By the time she was ten, Houghton was the star and youngest player on the Philadelphia Bobbies, a semi-pro team. In 1925, the Bobbies went to Japan to play baseball against men; she was 13. Among her teammates were former MLB pitcher Earl Hamilton, who had spent the final season of his career with the Phillies in 1924, and catcher Eddie Ainsmith.

As she grew up, Houghton didn’t wait for baseball to find her; she found it any way she could. In 1932, she convinced a men’s semipro team to give her a tryout and won the first-base spot. Throughout the 1930s, she played semi-pro baseball, barnstorm, even adding softball to her repertoire. She also played baseball with WAVES (Women Accepted for Volunteer Emergency Services) during World War II.

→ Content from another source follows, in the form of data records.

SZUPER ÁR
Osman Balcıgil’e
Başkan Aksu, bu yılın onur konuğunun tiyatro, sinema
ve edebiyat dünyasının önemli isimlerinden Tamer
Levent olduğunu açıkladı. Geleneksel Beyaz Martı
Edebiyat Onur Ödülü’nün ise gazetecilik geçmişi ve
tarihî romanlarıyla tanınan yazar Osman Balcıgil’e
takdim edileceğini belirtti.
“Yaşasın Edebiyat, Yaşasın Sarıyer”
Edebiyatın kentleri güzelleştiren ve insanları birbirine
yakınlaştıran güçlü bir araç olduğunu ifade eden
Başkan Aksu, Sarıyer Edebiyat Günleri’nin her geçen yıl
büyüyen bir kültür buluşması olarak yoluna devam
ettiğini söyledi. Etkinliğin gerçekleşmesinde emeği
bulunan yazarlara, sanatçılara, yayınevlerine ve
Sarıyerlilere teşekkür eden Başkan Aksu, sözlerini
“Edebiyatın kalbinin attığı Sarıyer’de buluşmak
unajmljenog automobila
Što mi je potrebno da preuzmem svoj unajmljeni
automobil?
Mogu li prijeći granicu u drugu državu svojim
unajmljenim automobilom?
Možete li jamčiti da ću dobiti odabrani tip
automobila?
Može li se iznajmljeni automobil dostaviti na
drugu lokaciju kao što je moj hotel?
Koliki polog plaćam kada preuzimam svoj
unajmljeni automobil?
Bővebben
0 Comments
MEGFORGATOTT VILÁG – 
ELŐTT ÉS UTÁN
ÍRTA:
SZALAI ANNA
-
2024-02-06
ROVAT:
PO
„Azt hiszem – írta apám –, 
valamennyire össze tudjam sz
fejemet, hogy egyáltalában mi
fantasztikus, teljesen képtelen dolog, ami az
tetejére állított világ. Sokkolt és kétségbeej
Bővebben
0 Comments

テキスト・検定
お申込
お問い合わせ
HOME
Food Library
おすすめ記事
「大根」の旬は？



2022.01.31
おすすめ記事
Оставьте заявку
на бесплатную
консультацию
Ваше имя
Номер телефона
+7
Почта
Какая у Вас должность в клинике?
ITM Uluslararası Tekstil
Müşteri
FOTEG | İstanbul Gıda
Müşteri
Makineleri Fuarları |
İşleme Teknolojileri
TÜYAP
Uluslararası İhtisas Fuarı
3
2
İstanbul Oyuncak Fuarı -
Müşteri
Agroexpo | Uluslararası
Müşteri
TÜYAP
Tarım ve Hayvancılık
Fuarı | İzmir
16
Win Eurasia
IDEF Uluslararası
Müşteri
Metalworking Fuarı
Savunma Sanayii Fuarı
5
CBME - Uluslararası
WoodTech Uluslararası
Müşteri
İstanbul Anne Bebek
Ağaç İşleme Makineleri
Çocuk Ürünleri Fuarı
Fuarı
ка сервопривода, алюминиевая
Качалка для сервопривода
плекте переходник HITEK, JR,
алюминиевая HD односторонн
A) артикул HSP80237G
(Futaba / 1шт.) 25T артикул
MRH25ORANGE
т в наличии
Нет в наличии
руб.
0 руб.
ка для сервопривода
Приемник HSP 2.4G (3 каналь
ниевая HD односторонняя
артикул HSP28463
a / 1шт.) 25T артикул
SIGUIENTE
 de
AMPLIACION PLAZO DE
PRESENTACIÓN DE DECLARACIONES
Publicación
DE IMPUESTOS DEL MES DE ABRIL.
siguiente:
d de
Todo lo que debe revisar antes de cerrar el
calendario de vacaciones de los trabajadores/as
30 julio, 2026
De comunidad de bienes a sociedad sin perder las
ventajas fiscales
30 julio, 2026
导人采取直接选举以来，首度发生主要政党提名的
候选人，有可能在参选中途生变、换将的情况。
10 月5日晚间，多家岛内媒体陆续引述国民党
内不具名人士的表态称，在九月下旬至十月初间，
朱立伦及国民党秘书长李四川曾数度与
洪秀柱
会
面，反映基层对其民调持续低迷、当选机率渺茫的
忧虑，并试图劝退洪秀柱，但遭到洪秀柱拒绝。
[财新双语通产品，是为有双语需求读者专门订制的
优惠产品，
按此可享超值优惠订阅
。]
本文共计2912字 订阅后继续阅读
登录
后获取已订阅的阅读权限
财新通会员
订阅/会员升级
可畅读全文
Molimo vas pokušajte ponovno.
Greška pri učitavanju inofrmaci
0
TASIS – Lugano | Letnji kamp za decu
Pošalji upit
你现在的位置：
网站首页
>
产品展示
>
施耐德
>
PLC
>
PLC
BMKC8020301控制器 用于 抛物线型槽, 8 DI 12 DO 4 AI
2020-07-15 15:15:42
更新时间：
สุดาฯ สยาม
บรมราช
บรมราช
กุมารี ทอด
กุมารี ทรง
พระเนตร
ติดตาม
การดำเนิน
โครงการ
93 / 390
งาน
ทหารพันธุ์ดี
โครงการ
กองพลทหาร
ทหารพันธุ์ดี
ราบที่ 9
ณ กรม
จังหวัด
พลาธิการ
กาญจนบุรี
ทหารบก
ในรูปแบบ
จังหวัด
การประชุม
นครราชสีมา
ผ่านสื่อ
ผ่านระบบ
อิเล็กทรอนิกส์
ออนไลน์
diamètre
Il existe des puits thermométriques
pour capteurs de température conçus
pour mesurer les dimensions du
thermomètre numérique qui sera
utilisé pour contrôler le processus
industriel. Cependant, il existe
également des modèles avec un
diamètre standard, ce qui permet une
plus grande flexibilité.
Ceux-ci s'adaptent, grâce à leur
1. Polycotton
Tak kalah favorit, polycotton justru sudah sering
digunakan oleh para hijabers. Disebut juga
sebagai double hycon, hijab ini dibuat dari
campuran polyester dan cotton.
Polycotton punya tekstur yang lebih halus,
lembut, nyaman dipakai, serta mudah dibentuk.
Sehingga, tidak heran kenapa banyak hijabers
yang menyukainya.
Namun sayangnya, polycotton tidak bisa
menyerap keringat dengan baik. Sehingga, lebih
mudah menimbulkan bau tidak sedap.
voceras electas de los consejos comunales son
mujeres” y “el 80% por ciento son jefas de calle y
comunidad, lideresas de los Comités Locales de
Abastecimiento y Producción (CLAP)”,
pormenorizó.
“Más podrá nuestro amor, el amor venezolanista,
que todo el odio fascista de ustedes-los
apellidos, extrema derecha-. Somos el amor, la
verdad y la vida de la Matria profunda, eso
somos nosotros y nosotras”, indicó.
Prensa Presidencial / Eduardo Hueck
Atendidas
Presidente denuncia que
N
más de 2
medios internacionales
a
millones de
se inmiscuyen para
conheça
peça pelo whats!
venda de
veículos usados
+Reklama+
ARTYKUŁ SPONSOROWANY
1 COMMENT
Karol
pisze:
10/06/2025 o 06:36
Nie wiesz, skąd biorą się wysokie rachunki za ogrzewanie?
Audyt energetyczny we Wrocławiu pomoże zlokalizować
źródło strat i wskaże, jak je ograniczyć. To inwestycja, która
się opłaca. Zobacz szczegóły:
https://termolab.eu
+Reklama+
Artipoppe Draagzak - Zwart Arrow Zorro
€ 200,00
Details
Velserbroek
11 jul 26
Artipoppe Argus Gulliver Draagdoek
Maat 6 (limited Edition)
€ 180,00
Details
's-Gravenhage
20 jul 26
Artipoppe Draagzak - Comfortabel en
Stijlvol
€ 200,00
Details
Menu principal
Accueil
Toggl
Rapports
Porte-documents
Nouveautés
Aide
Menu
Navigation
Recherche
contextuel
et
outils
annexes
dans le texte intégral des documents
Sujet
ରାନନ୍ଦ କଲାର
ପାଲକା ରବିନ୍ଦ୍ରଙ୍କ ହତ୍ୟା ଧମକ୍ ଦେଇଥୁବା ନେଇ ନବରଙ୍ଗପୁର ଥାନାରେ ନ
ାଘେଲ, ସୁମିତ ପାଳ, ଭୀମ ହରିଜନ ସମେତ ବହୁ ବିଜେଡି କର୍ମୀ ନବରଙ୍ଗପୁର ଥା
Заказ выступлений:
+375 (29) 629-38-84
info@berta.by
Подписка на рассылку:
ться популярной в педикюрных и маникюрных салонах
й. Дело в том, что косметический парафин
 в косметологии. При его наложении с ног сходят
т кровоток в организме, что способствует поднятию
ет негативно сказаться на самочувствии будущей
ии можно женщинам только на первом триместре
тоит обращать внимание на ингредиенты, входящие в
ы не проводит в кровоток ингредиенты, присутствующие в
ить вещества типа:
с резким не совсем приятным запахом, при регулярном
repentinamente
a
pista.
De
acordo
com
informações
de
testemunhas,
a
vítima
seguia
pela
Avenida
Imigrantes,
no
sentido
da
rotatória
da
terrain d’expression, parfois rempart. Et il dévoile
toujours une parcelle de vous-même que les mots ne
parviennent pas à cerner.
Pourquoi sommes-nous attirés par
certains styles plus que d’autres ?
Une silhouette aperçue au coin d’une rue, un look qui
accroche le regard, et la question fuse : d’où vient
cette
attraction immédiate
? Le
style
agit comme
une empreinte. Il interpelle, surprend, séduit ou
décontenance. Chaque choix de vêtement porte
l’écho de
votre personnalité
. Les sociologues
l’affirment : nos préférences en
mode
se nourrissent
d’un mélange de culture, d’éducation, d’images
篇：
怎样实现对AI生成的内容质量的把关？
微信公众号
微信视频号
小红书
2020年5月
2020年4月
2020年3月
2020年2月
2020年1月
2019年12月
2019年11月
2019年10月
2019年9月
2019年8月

Post-war, she arrived on the Phillies’ proverbial doorstep. In 1946, she went to team owner Robert Ruliph Morgan Carpenter Jr. (who thankfully, just went by Bob), and told him she’d like to be a scout for her hometown team.

The 1945 Phillies – also briefly known as the Blue Jays – had finished 48-108, in eighth place in the division-less National League. In short, they were a disaster, and Carpenter had nothing to lose by hiring a woman.

At the time of her hiring, Carpenter gave her a strong endorsement:

"“There’s no reason why a woman shouldn’t be just as good a judge of a ballplayer as a man. Some of them know a lot more about baseball.”"

Between 1946-52, Houghton scouted hundreds of players and signed either 15 or 16, depending on the sources. None of them ever made it to the majors, though a few came close. Today, roughly 10% of minor leaguers are able to make their big-league debut; it’s never been a cake-walk.

After leaving the Phillies, Houghton re-enlisted with the Navy reserves, and she spent the next two decades there before retiring and moving to Florida. She passed away on February 2, 2013, the week before her 101st birthday.

On this anniversary of her historic hiring by the Phillies, I recommend her induction to their Wall of Fame. There are no women from Phillies history currently enshrined, and Houghton is the clear and perfect first solution to that. Her colorful, inventive, persevering baseball career, and the barrier she broke with the Phillies deserve to be memorialized to honor her and inspire future women in baseball.